Die Zweibar von Phil Hinze gehört zu den Lokalen, die ihre Besuchszeiten derzeit recht flexibel handhaben. „Wir schauen gerade, was am besten passt“. Nach dem Lockdown kehren nach seinen Worten die Gäste zwar zurück, aber es brauche offensichtlich alles seine Zeit. Daher komme auch für ihn die Initiative sehr gelegen. „Den Menschen dürfte es doch sicherlich Spaß machen, sich mal wieder in der einen oder anderen Kneipe ein Getränk zu bestellen“.

„Absage der Spielemesse ist besonders schmerzlich“

Als Afshin Sadaghiani seine Rüttenscheider Hausbrauerei nach acht Wochen wieder öffnen durfte, „habe er sich total gefreut“, erzählt der Gastronom. „Es kehrte endlich wieder Leben zurück“. Doch die Bedenken, die er hegte, sollten sich bestätigen. Der Wirt hat nur noch zehn Prozent des Umsatzes im Vergleich zu Vor-Corona-Zeiten.

Sein Betrieb lebt im Wesentlichen von Messebesuchern und Unternehmensfeiern. Doch da bis Ende Oktober alle Messen abgesagt seien und sich Betriebsfeste nicht mit den Corona-Regeln vereinbaren ließen, blieben die Säle weitestgehend leer. Den fehlenden Einnahmen stünden aber enorme Ausgaben entgegen, schon allein die Betriebsfläche von 1000 Quadratmetern führe zu hohen Kosten. Von seinen 19 Beschäftigten seien sieben vorübergehend wieder im Dienst, ansonsten gelte noch Kurzarbeit, erklärt Sadaghiani.

Gastronom fordert mehr Unterstützung von der Politik

Von der Politik fühle er sich allein gelassen. Es heiße zwar immer, man wolle dem Mittelstand helfen, aber bislang sei gerade in der Gastronomie wenig angekommen. Vor ihm liegen nun viele Monate, in denen der Umsatzkurve kaum nach oben zeigen dürfte. Besonders schmerzhaft sei das Aus für die Spielemesse. Denn an den Tagen habe der Laden richtig gebrummt.

Nani Nix (Menehune Cocktailbar) weiß auch darum, wie sehr die Messen Leute auf die Rü locken.
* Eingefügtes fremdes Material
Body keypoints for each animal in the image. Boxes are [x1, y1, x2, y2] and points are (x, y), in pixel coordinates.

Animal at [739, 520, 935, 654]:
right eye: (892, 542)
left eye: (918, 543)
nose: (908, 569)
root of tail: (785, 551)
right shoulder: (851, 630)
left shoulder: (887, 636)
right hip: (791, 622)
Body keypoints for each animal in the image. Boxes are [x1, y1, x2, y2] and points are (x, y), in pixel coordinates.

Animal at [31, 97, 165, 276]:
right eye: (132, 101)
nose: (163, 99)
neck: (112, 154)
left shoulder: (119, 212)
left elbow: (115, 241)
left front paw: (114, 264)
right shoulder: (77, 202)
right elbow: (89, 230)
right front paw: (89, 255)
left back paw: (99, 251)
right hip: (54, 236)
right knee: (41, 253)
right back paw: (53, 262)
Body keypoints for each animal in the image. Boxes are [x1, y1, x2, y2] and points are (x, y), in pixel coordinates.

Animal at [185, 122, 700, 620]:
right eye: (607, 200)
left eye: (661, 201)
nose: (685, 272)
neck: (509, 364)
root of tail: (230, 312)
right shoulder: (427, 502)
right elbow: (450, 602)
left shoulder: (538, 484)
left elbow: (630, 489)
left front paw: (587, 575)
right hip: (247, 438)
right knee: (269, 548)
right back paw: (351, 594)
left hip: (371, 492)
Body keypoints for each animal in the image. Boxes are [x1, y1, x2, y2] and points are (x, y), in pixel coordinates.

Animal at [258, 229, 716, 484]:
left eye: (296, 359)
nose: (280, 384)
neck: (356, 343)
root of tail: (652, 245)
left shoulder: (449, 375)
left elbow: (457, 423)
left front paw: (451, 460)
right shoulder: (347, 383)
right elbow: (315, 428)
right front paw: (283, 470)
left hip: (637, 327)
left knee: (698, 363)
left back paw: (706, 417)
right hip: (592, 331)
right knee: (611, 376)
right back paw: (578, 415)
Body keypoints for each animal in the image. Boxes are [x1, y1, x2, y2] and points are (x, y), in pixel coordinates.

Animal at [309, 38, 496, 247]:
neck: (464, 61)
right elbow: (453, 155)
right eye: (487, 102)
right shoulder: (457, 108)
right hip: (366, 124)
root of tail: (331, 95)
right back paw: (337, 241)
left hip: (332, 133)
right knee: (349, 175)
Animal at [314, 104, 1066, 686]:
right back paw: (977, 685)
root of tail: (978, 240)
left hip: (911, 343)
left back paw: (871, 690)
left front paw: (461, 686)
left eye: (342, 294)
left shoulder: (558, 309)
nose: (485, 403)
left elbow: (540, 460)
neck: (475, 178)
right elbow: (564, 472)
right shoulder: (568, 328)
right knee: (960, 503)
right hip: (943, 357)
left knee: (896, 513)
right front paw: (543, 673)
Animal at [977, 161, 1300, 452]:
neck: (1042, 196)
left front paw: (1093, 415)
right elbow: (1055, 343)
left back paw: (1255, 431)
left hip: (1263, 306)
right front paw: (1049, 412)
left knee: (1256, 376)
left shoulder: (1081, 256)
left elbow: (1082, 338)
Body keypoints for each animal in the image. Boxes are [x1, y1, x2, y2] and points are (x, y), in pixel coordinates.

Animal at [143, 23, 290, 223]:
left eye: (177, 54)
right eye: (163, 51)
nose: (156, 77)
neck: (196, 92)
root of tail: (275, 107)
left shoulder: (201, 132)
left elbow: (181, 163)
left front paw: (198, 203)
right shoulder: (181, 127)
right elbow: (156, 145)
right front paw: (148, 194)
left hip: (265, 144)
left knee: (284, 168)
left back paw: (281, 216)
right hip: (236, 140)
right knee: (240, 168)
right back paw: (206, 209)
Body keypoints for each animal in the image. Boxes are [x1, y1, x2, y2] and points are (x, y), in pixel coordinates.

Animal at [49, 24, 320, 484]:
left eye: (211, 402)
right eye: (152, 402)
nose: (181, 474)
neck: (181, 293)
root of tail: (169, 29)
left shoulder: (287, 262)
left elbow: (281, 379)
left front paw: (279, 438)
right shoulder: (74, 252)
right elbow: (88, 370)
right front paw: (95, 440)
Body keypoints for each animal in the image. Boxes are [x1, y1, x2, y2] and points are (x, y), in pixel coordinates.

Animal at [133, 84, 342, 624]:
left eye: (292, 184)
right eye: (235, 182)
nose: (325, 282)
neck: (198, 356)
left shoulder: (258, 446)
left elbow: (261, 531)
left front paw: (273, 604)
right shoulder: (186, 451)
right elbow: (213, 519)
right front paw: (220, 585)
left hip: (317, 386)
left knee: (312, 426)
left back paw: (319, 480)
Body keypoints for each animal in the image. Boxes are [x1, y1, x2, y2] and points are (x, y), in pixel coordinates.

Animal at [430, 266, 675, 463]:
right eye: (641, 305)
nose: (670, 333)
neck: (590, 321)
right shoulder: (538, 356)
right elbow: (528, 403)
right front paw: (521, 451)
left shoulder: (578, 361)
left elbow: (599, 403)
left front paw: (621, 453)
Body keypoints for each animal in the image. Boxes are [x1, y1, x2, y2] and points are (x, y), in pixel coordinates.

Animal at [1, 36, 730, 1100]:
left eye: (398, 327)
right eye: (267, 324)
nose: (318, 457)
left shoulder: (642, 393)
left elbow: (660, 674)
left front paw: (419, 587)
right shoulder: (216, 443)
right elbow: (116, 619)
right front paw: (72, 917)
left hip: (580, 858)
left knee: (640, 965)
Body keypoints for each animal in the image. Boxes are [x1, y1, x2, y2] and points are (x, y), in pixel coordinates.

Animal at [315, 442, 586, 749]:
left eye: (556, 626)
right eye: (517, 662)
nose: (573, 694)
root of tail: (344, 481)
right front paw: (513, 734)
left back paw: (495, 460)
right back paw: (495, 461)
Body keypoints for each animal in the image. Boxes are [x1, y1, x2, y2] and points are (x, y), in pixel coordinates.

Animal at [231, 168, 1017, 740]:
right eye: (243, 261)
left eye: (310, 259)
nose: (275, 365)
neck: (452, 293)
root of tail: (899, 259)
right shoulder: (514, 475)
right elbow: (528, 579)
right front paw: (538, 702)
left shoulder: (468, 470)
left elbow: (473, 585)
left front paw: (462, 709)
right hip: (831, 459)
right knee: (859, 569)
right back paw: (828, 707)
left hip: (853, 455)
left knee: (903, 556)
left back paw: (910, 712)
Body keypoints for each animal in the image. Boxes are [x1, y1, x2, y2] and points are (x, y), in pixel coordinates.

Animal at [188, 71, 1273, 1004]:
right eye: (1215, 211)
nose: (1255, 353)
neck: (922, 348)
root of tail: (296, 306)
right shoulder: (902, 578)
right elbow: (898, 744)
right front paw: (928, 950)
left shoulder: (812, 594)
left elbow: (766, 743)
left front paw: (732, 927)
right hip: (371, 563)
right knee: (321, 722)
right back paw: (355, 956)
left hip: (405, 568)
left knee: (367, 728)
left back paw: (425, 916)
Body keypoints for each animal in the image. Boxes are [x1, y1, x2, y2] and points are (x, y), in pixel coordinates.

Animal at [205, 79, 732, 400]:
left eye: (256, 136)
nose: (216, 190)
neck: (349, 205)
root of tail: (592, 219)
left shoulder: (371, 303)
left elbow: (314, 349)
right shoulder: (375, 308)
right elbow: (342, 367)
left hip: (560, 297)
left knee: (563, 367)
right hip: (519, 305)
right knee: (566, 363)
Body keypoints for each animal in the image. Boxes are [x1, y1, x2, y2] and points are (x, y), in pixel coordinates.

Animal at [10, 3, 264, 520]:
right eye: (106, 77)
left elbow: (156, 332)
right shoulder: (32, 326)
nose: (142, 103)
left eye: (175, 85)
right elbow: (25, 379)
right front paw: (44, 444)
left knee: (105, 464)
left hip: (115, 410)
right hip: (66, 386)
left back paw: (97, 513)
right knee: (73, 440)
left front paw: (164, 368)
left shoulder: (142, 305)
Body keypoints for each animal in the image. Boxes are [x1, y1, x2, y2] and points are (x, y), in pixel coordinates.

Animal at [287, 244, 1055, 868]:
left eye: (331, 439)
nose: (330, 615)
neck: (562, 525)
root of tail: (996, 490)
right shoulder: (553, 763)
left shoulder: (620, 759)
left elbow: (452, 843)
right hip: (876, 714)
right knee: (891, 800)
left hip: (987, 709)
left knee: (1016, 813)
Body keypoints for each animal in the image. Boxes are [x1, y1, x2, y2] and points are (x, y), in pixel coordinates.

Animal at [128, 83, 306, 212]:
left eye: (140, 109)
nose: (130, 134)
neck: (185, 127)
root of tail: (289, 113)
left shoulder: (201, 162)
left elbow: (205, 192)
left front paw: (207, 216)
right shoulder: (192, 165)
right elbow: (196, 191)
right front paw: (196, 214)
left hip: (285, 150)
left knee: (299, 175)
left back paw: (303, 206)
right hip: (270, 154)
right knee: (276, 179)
Dass das nun nicht geschehe, sei schon bitter. So sehr auch die Stammgäste ihrer Bezeichnung gerecht würden, ließen sich aber nun mal nicht die Einnahmen erzielen wie vor Beginn der Krise. Aber sie kämpfe weiter, immerhin betreibe sie das Lokal seit inzwischen acht Jahren und habe bislang eine Erfolgsgeschichte geschrieben.

Während Nani Nix noch die zweite Etage geschlossen hält, hat Gabriel Gedenk („Banditen wie wir“) seine Bar noch gar nicht wieder geöffnet. „Bei 63 Quadratmetern hat das keinen Sinn“. Allerdings gehöre bei ihm der to-go-Service zum Programm. Freitags und samstags gibt’s den bunten Mix, von Cocktails bis hin zum Flaschenbier. Gedenk verhehlt allerdings nicht, dass über Crowdfunding auf dem Portal Startnext Geld zusammengekommen sei, das ihm für eine gewisse Zeit Sicherheit verschaffe.